Leonard Florence Center for Living

Project at a Glance:
Development Type:
Senior Housing
Project Type:
New construction of skilled nursing home
MHIC Financing:
$19,236,496 in NMTC financing
Chelsea Jewish Nursing Home Foundation
Date Completed:

The Leonard Florence Center for Living (LFCL) represents a radical departure from traditional skilled nursing homes and assisted living facilities. Here, the emphasis is on “home” and “community,” and on creating an atmosphere where residents live in a setting that reflects their personal interests, values and needs. The concept behind this new type of nursing home is, simply put, to allow residents to live life to the fullest. MHIC’s $19.2 million New Markets Tax Credit investment filled the financing gap to allow this pioneering project to come to fruition.
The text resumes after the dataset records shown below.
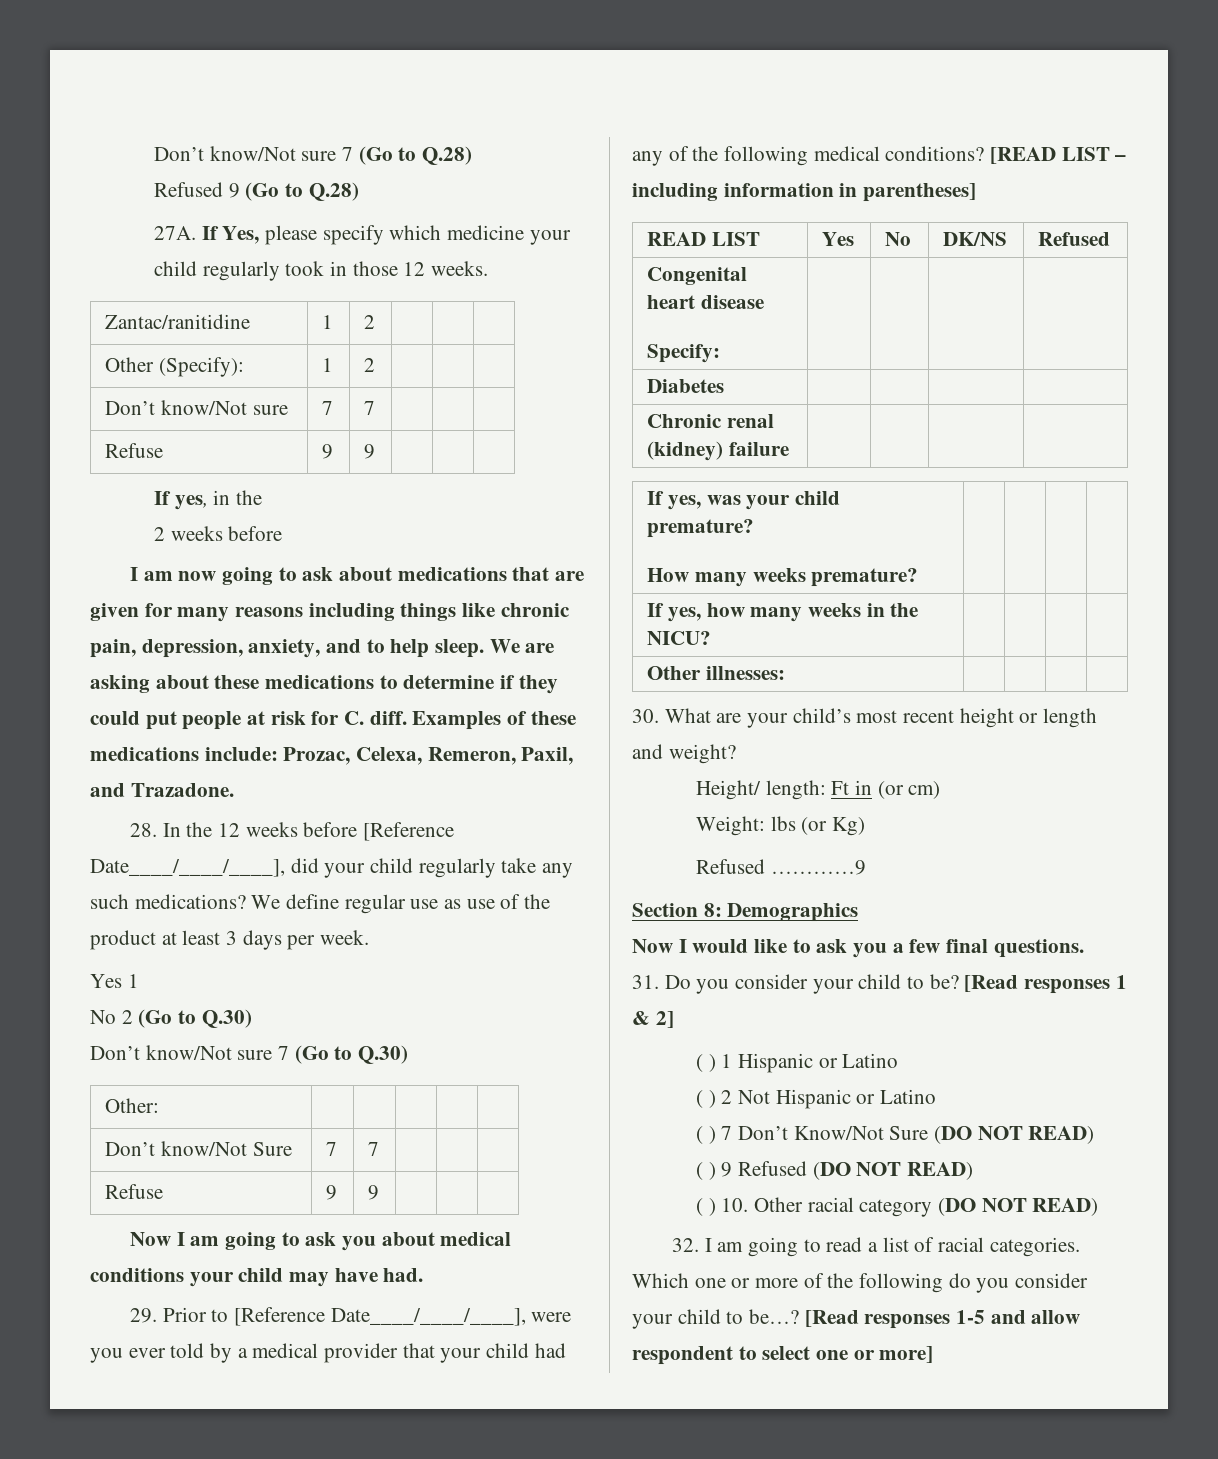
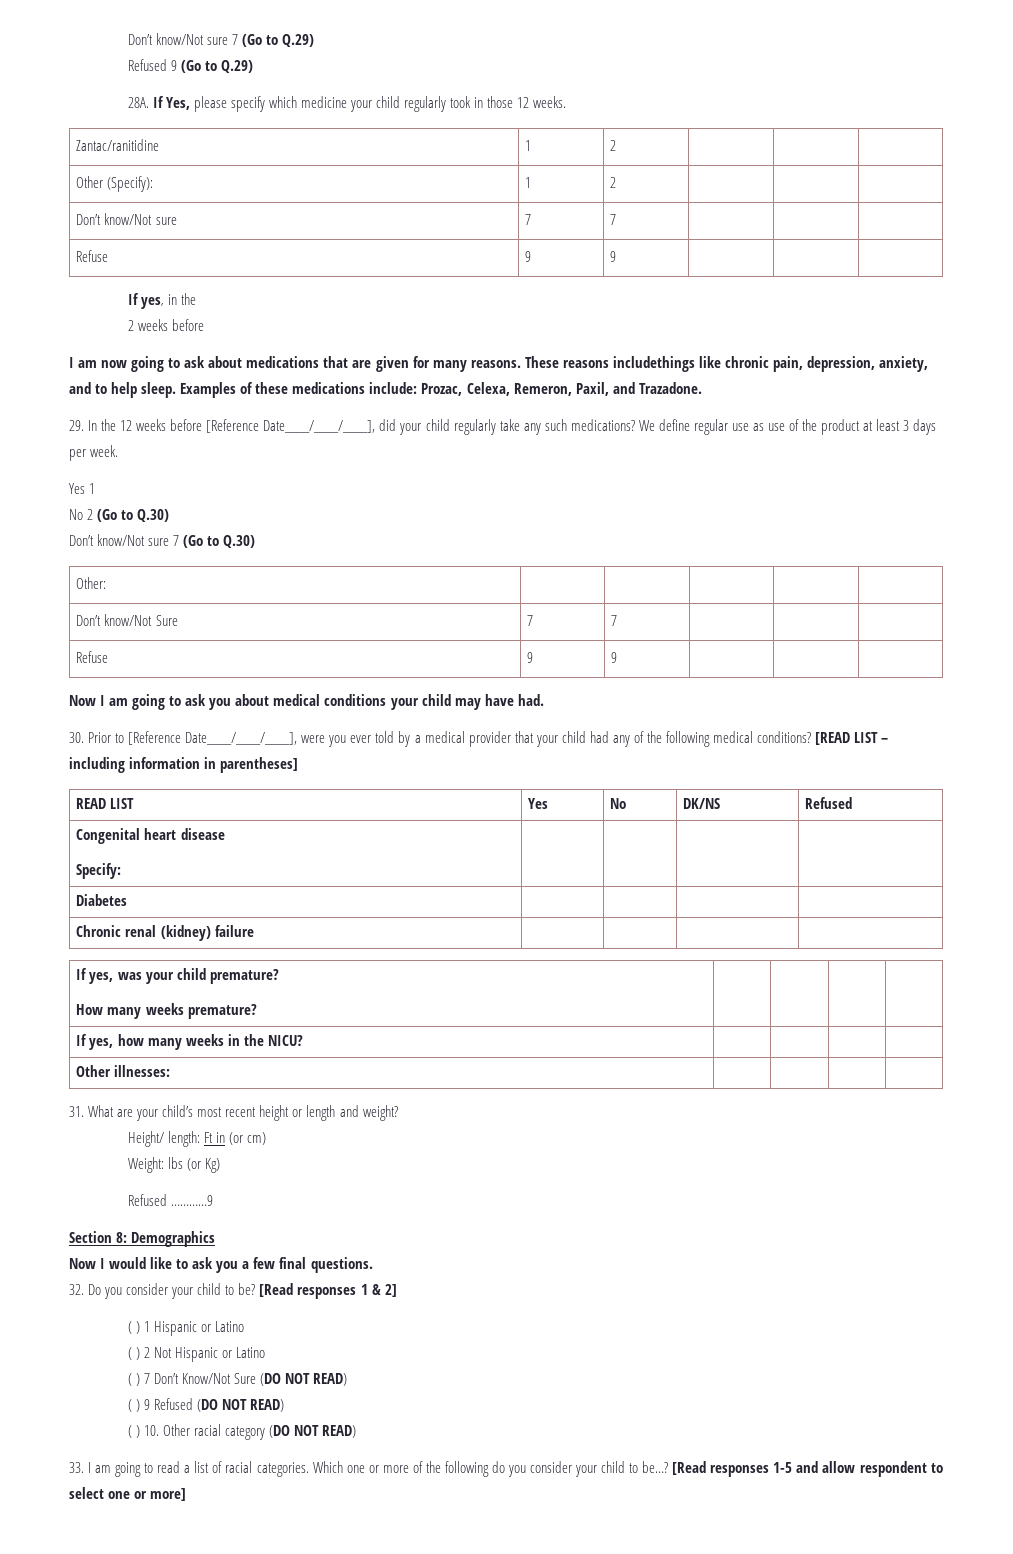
[154,146,473,165] Don’t know/Not sure 7 (Go to Q.28) -> [127,33,314,47] Don’t know/Not sure 7 (Go to Q.29)
[308,182,359,201] [154,226,197,240] Q.28) // 27A. -> [220,60,253,73] [127,97,149,108] Q.29) // 28A.
[235,603,457,621] reasons including things -> [470,356,695,372] reasons. These reasons includethings
[489,639,555,653] [90,675,558,694] [90,711,407,730] We are asking about these medications to determine if they could put people at risk for C. diff. -> (177, 390) none
[130,823,158,837] 28. -> [69,420,84,431] 29.
[130,1308,158,1323] 29. -> [69,732,84,743] 30.
[632,709,659,723] 30. -> [69,1106,84,1117] 31.
[632,975,659,989] 31. -> [69,1284,84,1295] 32.
[672,1238,700,1252] 32. -> [69,1462,84,1473] 33.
Overlooking Boston Harbor, the LFCL consists of ten homes, each containing ten private bedrooms and baths, arranged around a common dining area, kitchen and living room. Residents include the elderly, those requiring short-term rehabilitation, as well as those with disabling medical conditions such as multiple sclerosis (MS) and Lou Gehrig’s disease (ALS).
Two of the ten residences at the LFCL are dedicated to individuals living with ALS and MS. These homes offer support from highly trained healthcare professionals, access to assistive equipment, ventilator support, and personalized mobile command centers to enable residents to navigate throughout the campus. The technology in these residences is the most innovative in the nation.
The LFCL is located adjacent to two mixed-income assisted living facilities (Cohen Florence Levine Estates and Florence and Chafetz Home for Specialized Care) financed by MHIC using low-income housing tax credits.
In addition to providing skilled nursing home care for low-income elderly residents of Chelsea and surrounding cities and towns, this project has created new full and part time jobs. The LFCL makes available 70 beds to very low-income, Medicaid-eligible households, and it will serve as a pioneer in a new and more personalized type of skilled nursing care.